Il comprit tout de suite la question mais ne s’y intéressa visiblement pas, et même, elle l’affligea plutôt. Le sourire qui rayonnait jusqu’alors disparut.

J’attendais la réponse… Lequel ? Il aurait pu me dire: va vers le métropolite Antoine, ou au contraire, vers le métropolite Euloge, ou quelque chose de ce genre, plus généralement au sujet de la division… Mais sa réponse fut tout à fait inattendue, et je n’aurais pu l’imaginer :
- SERS LE PEUPLE…

Voilà quelles furent les paroles inattendues et étonnantes que me dit le très saint Père. : ni au sujet des métropolites, ni à celui de leurs divisions, ni à celui des juridictions, mais à celui du service du peuple… Précisément du peuple, du petit peuple… Ce n’était pas en vain que, dans l’isba, il n’y avait que des moujiks (et mon père, ancien paysan serf)…
Il ne dit pas : « Servez », mais au singulier : « Sers ». Cela me concernait personnellement. Et me devint soudain évident le sens des paroles du patriarche :
«Et pourquoi donc vous, les hiérarques, vous querellez-vous entre vous ? Est-ce de vous qu’il est question ? La question, c’est le salut du peuple, et précisément du petit peuple. S’il est sauvé, tout ira bien. S’il ne l’est pas, tout est perdu. Que peuvent des généraux qui n’ont pas de soldats ? »
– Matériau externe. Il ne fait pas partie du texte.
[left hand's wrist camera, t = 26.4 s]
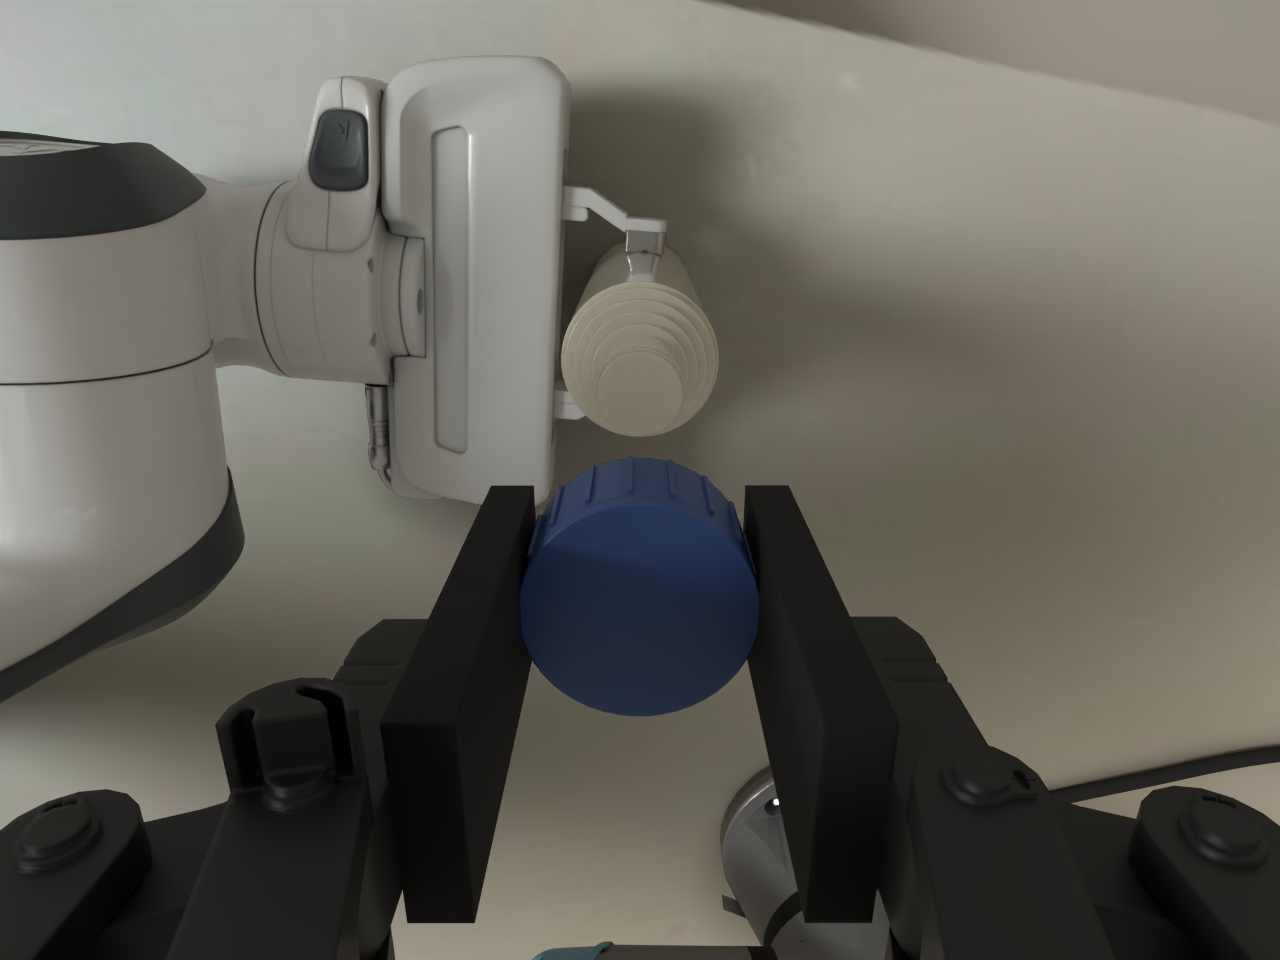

Et soudain toute cette querelle de pouvoir perdit son sens…
C’était de moi, maintenant, qu’on réclamait une réponse …

Et, à ma grande honte ! je pressentais toute la difficulté et l’ennui du travail terne au sein de ce petit peuple en compagnie duquel je me taisais dans l’isba. Je succombai à la tentation et, pareil à un serviteur rebelle, je fis une tentative pour écarter cette croix…
— Monseigneur ! lui « dis-je » en mon cœur. C’est qu’on me propose la dignité d’archevêque !
Et je me représentai quelque chose comme une église énorme : je porte la mante… On chante… Mais l’église est vide… Je vais vers l’autel…
Mais le très Saint Père devint soudain triste et je lus dans son regard :

— Déraisonnables que vous êtes ! De quelle utilité vous sera l’archevêché, si vous n’avez personne à servir ? C’est que le peuple n’existe pas pour les archevêques, mais les archevêques pour le service divin du peuple…
Et j’eus terriblement honte… J’étais déjà prêt à ravaler mes paroles, mais hélas, trop tard : elles avaient été prononcées. Alors le patriarche ajouta :
—Si c’est comme cela, vas donc chez Antoine…
«Si c’est comme cela» — C’est-à dire de deux mauvaises voies (par rapport au service du peuple) choisis celle qui est relativement la meilleure…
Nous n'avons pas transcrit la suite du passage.